International Business Machines Corp (IBM) has made the largest acquisition in its 108-year history, as it bought Red Hat (an open-source software company) for $190 per share which amounts to a $34 billion bill.
What does this mean?
The deal, that was originally announced in October 2018, has now been wrapped up after getting the green light from the US Department of Justice and the European Commission regarding any concerns over competition regulation. Red Hat will keep their headquarters in North Carolina and the company has underlined that it will maintain “a level of distinction” with IBM according to Red Hat’s CEO Jim Whitehurst. Subsequently, Whitehurst’s management team will remain unchanged and Red Hat will function as a distinct unit under IBM’s operations.

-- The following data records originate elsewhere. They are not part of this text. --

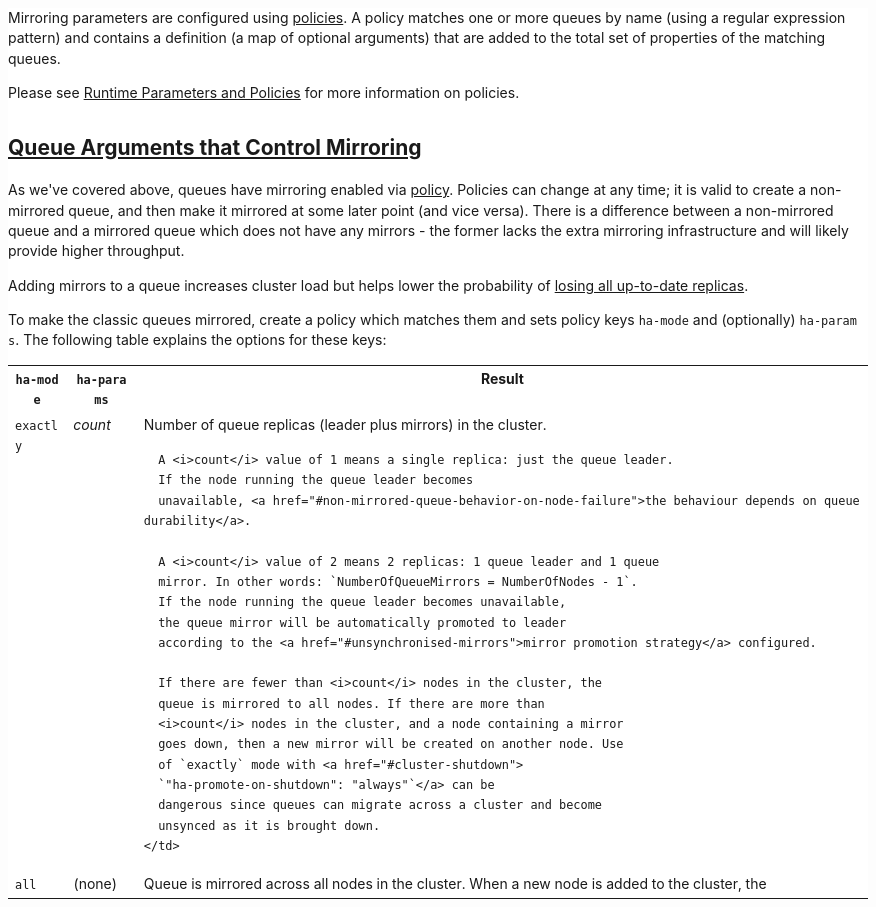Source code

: Mirroring parameters are configured using [policies](./parameters.html#policies). A policy matches
one or more queues by name (using a regular expression pattern) and
contains a definition (a map of optional arguments) that are added to the total set of
properties of the matching queues.

Please see [Runtime Parameters and Policies](./parameters.html#policies) for more information on policies.


## <a id="mirroring-arguments" class="anchor" href="#mirroring-arguments">Queue Arguments that Control Mirroring</a>

As we've covered above, queues have mirroring enabled
via [policy](parameters.html#policies). Policies
can change at any time; it is valid to create a non-mirrored
queue, and then make it mirrored at some later point (and
vice versa). There is a difference between a non-mirrored
queue and a mirrored queue which does not have any mirrors -
the former lacks the extra mirroring infrastructure and will
likely provide higher throughput.

Adding mirrors to a queue increases cluster load but
helps lower the probability of [losing all up-to-date replicas](#unsynchronised-mirrors).

To make the classic queues mirrored, create a
policy which matches them and sets policy keys `ha-mode` and (optionally) `ha-params`.
The following table explains the options for these keys:

<table>
  <tr>
    <th><code>ha-mode</code></th>
    <th><code>ha-params</code></th>
    <th>Result</th>
  </tr>
  <tr>
    <td><code>exactly</code></td>
    <td><i>count</i></td>
    <td>
      Number of queue replicas (leader plus mirrors) in the cluster.

      A <i>count</i> value of 1 means a single replica: just the queue leader.
      If the node running the queue leader becomes
      unavailable, <a href="#non-mirrored-queue-behavior-on-node-failure">the behaviour depends on queue durability</a>.

      A <i>count</i> value of 2 means 2 replicas: 1 queue leader and 1 queue
      mirror. In other words: `NumberOfQueueMirrors = NumberOfNodes - 1`.
      If the node running the queue leader becomes unavailable,
      the queue mirror will be automatically promoted to leader
      according to the <a href="#unsynchronised-mirrors">mirror promotion strategy</a> configured.

      If there are fewer than <i>count</i> nodes in the cluster, the
      queue is mirrored to all nodes. If there are more than
      <i>count</i> nodes in the cluster, and a node containing a mirror
      goes down, then a new mirror will be created on another node. Use
      of `exactly` mode with <a href="#cluster-shutdown">
      `"ha-promote-on-shutdown": "always"`</a> can be
      dangerous since queues can migrate across a cluster and become
      unsynced as it is brought down.
    </td>
  </tr>
  <tr>
    <td><code>all</code></td>
    <td>(none)</td>
    <td>
      Queue is mirrored across all nodes in the
      cluster. When a new node is added to the cluster, the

Red Hat, founded in 1993, specialises in Linux operating systems, which has become the most popular type of open-source software. The International Data Centre (IDC) recently carried out a study that found that software and applications using Red Hat Enterprise Linux could contribute to over $10 trillion of global business revenues this year. This merger will focus on creating “a next-generation hybrid multi-cloud platform” that is based on Red Hat’s strong suits such as Linux and Kubernetes (open-source operating systems that manage hardware and software resources as well as common services for computer programs).

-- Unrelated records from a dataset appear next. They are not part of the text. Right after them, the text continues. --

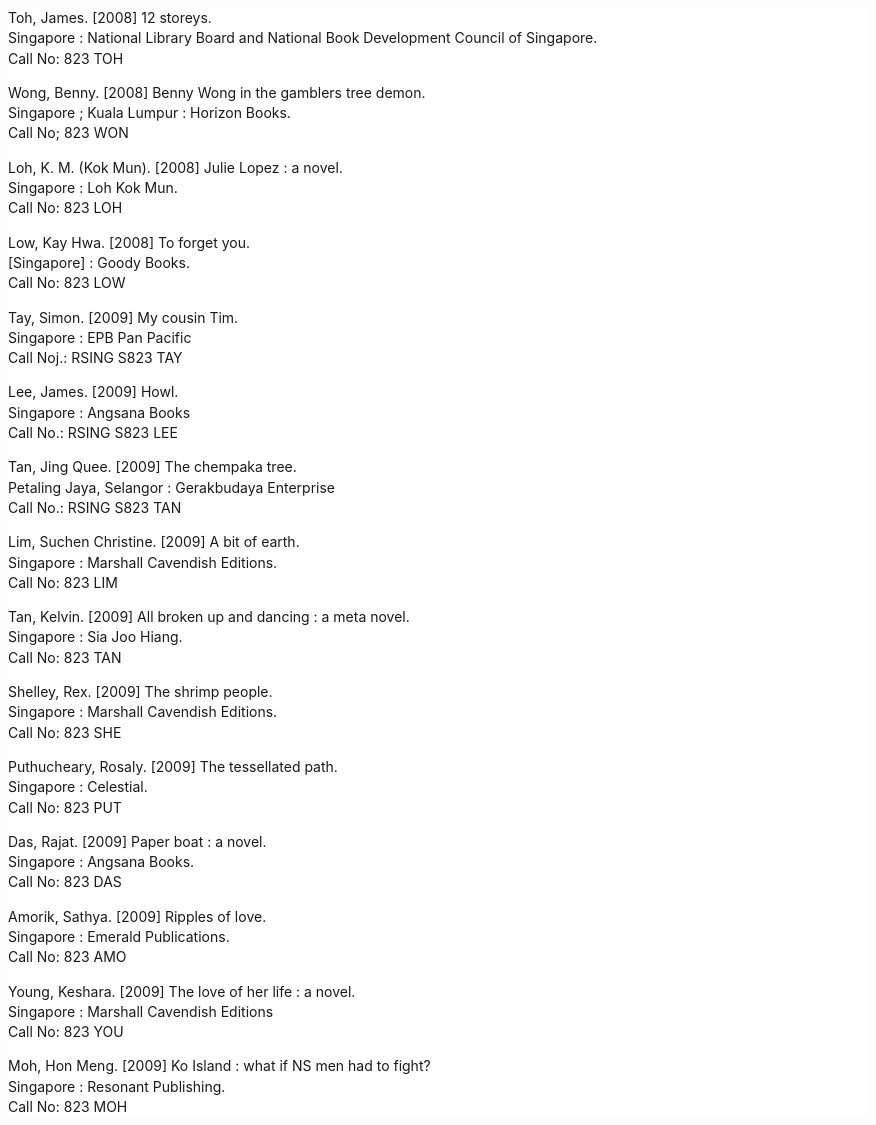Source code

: Toh, James. \[2008\] 12 storeys.<br>
Singapore : National Library Board and National Book Development Council of Singapore.<br>
Call No: 823 TOH

Wong, Benny. \[2008\] Benny Wong in the gamblers tree demon.<br>
Singapore ; Kuala Lumpur : Horizon Books.<br>
Call No; 823 WON

Loh, K. M. (Kok Mun). \[2008\] Julie Lopez : a novel.<br>
Singapore : Loh Kok Mun.<br>
Call No: 823 LOH

Low, Kay Hwa. \[2008\] To forget you.<br>
\[Singapore\] : Goody Books.<br>
Call No: 823 LOW

Tay, Simon. \[2009\] My cousin Tim.<br>
Singapore : EPB Pan Pacific<br>
Call Noj.: RSING S823 TAY

Lee, James. \[2009\] Howl.<br>
Singapore : Angsana Books<br>
Call No.: RSING S823 LEE

Tan, Jing Quee. \[2009\] The chempaka tree.<br>
Petaling Jaya, Selangor : Gerakbudaya Enterprise<br>
Call No.: RSING S823 TAN

Lim, Suchen Christine. \[2009\] A bit of earth.<br>
Singapore : Marshall Cavendish Editions.<br>
Call No: 823 LIM

Tan, Kelvin. \[2009\] All broken up and dancing : a meta novel.<br>
Singapore : Sia Joo Hiang.<br>
Call No: 823 TAN

Shelley, Rex. \[2009\] The shrimp people.<br>
Singapore : Marshall Cavendish Editions.<br>
Call No: 823 SHE

Puthucheary, Rosaly. \[2009\] The tessellated path.<br>
Singapore : Celestial.<br>
Call No: 823 PUT

Das, Rajat. \[2009\] Paper boat : a novel.<br>
Singapore : Angsana Books.<br>
Call No: 823 DAS

Amorik, Sathya. \[2009\] Ripples of love.<br>
Singapore : Emerald Publications.<br>
Call No: 823 AMO

Young, Keshara. \[2009\] The love of her life : a novel.<br>
Singapore : Marshall Cavendish Editions<br>
Call No: 823 YOU

Moh, Hon Meng. \[2009\] Ko Island : what if NS men had to fight?<br>
Singapore : Resonant Publishing.<br>
Call No: 823 MOH
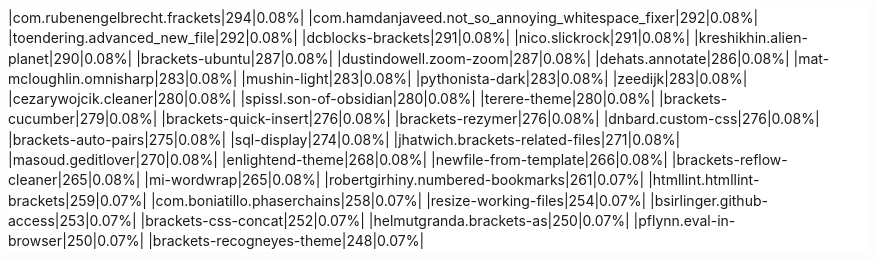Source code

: |com.rubenengelbrecht.frackets|294|0.08%|
|com.hamdanjaveed.not_so_annoying_whitespace_fixer|292|0.08%|
|toendering.advanced_new_file|292|0.08%|
|dcblocks-brackets|291|0.08%|
|nico.slickrock|291|0.08%|
|kreshikhin.alien-planet|290|0.08%|
|brackets-ubuntu|287|0.08%|
|dustindowell.zoom-zoom|287|0.08%|
|dehats.annotate|286|0.08%|
|mat-mcloughlin.omnisharp|283|0.08%|
|mushin-light|283|0.08%|
|pythonista-dark|283|0.08%|
|zeedijk|283|0.08%|
|cezarywojcik.cleaner|280|0.08%|
|spissl.son-of-obsidian|280|0.08%|
|terere-theme|280|0.08%|
|brackets-cucumber|279|0.08%|
|brackets-quick-insert|276|0.08%|
|brackets-rezymer|276|0.08%|
|dnbard.custom-css|276|0.08%|
|brackets-auto-pairs|275|0.08%|
|sql-display|274|0.08%|
|jhatwich.brackets-related-files|271|0.08%|
|masoud.geditlover|270|0.08%|
|enlightend-theme|268|0.08%|
|newfile-from-template|266|0.08%|
|brackets-reflow-cleaner|265|0.08%|
|mi-wordwrap|265|0.08%|
|robertgirhiny.numbered-bookmarks|261|0.07%|
|htmllint.htmllint-brackets|259|0.07%|
|com.boniatillo.phaserchains|258|0.07%|
|resize-working-files|254|0.07%|
|bsirlinger.github-access|253|0.07%|
|brackets-css-concat|252|0.07%|
|helmutgranda.brackets-as|250|0.07%|
|pflynn.eval-in-browser|250|0.07%|
|brackets-recogneyes-theme|248|0.07%|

What's the big picture effect?
Another prime example of companies embracing the tech side of business, this merger is crucial for the lagging tech firm IBM which has seen shrinking revenue for six out of the last seven years. IBM has struggled to keep up with rivals such as Microsoft, Google, Amazon and Alibaba, especially when it comes to cloud-related technology. Having been late to invest in the public cloud revolution, IBM has had to resort to acquiring smaller software firms to remain competitive, as it did in its 2013 $2 billion acquisition of SoftLayer Technologies Inc. With Amazon’s strategy of investing on huge data centres that deal with companies’ computing tasks (public-cloud tech), IBM has seen its cloud revenue grow to 25% of total equity, up from 4% in 2013. Hence, IBM’s CEO Ginni Rometty has put all her chips on the profitability of the hybrid cloud in the world’s second largest ever tech deal with Red Hat.

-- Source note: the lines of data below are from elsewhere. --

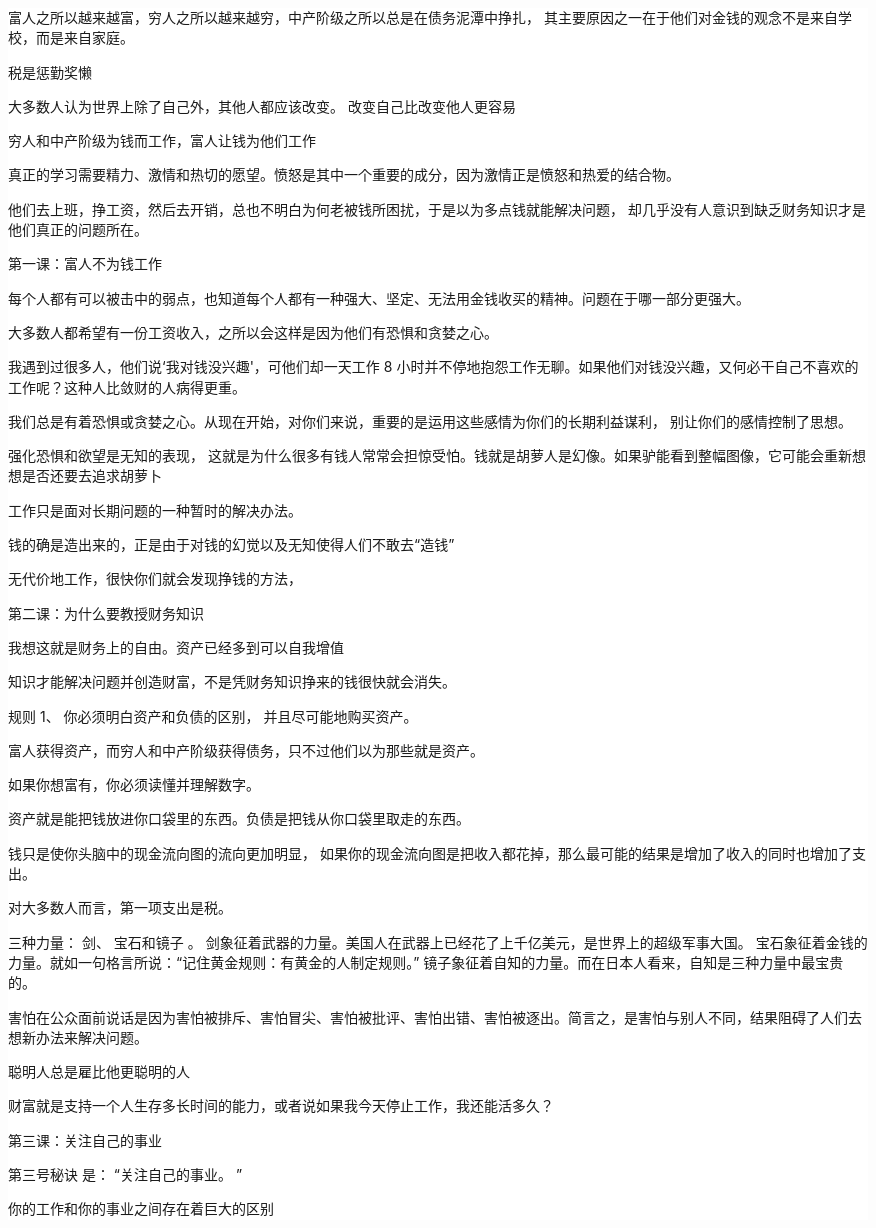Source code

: 富人之所以越来越富，穷人之所以越来越穷，中产阶级之所以总是在债务泥潭中挣扎， 其主要原因之一在于他们对金钱的观念不是来自学校，而是来自家庭。

税是惩勤奖懒

大多数人认为世界上除了自己外，其他人都应该改变。
改变自己比改变他人更容易

穷人和中产阶级为钱而工作，富人让钱为他们工作

真正的学习需要精力、激情和热切的愿望。愤怒是其中一个重要的成分，因为激情正是愤怒和热爱的结合物。

他们去上班，挣工资，然后去开销，总也不明白为何老被钱所困扰，于是以为多点钱就能解决问题， 却几乎没有人意识到缺乏财务知识才是他们真正的问题所在。 

第一课：富人不为钱工作

每个人都有可以被击中的弱点，也知道每个人都有一种强大、坚定、无法用金钱收买的精神。问题在于哪一部分更强大。

大多数人都希望有一份工资收入，之所以会这样是因为他们有恐惧和贪婪之心。

我遇到过很多人，他们说‘我对钱没兴趣'，可他们却一天工作 8 小时并不停地抱怨工作无聊。如果他们对钱没兴趣，又何必干自己不喜欢的工作呢？这种人比敛财的人病得更重。

我们总是有着恐惧或贪婪之心。从现在开始，对你们来说，重要的是运用这些感情为你们的长期利益谋利， 别让你们的感情控制了思想。

强化恐惧和欲望是无知的表现， 这就是为什么很多有钱人常常会担惊受怕。钱就是胡萝人是幻像。如果驴能看到整幅图像，它可能会重新想想是否还要去追求胡萝卜

工作只是面对长期问题的一种暂时的解决办法。

钱的确是造出来的，正是由于对钱的幻觉以及无知使得人们不敢去“造钱”

无代价地工作，很快你们就会发现挣钱的方法，

第二课：为什么要教授财务知识

我想这就是财务上的自由。资产已经多到可以自我增值

知识才能解决问题并创造财富，不是凭财务知识挣来的钱很快就会消失。

规则 1、 你必须明白资产和负债的区别， 并且尽可能地购买资产。

富人获得资产，而穷人和中产阶级获得债务，只不过他们以为那些就是资产。

如果你想富有，你必须读懂并理解数字。

资产就是能把钱放进你口袋里的东西。负债是把钱从你口袋里取走的东西。

钱只是使你头脑中的现金流向图的流向更加明显， 如果你的现金流向图是把收入都花掉，那么最可能的结果是增加了收入的同时也增加了支出。

对大多数人而言，第一项支出是税。

三种力量： 剑、 宝石和镜子 。
剑象征着武器的力量。美国人在武器上已经花了上千亿美元，是世界上的超级军事大国。
宝石象征着金钱的力量。就如一句格言所说：“记住黄金规则：有黄金的人制定规则。”
镜子象征着自知的力量。而在日本人看来，自知是三种力量中最宝贵的。

害怕在公众面前说话是因为害怕被排斥、害怕冒尖、害怕被批评、害怕出错、害怕被逐出。简言之，是害怕与别人不同，结果阻碍了人们去想新办法来解决问题。

聪明人总是雇比他更聪明的人

财富就是支持一个人生存多长时间的能力，或者说如果我今天停止工作，我还能活多久？

第三课：关注自己的事业

第三号秘诀 是： “关注自己的事业。 ”

你的工作和你的事业之间存在着巨大的区别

But there is more to this deal than meets the eye. IBM’s acquisition of Red Hat is taking the stance that if you can’t beat your competitors, you join them. Red Hat’s clients include IBM’s main competitors (Amazon Web Servers, Alibaba, Google Cloud and Microsoft Azure). Thus, IBM is choosing to partner rather than compete with these firms, a strategy also used by the former CEO of IBM Lou Gerstner who led IBM to join forces with software developers rather than compete with them back in the 1990s.
The difficulty with this tactic is how to effectively integrate Red Hat into IBM without arousing too much fear from IBM’s competitors, destroying Red Hat’s long-term client relations. For Red Hat, it is a huge opportunity to gain a foothold on the international tech stage. With IBM’s giant sales force, improving their current offers and expanding further into financial services, telecoms, healthcare and transportation industries is a promising prospect.
The landmark deal moved along steadily but whether Red Hat can maintain its utility through a large degree of independence remains to be seen.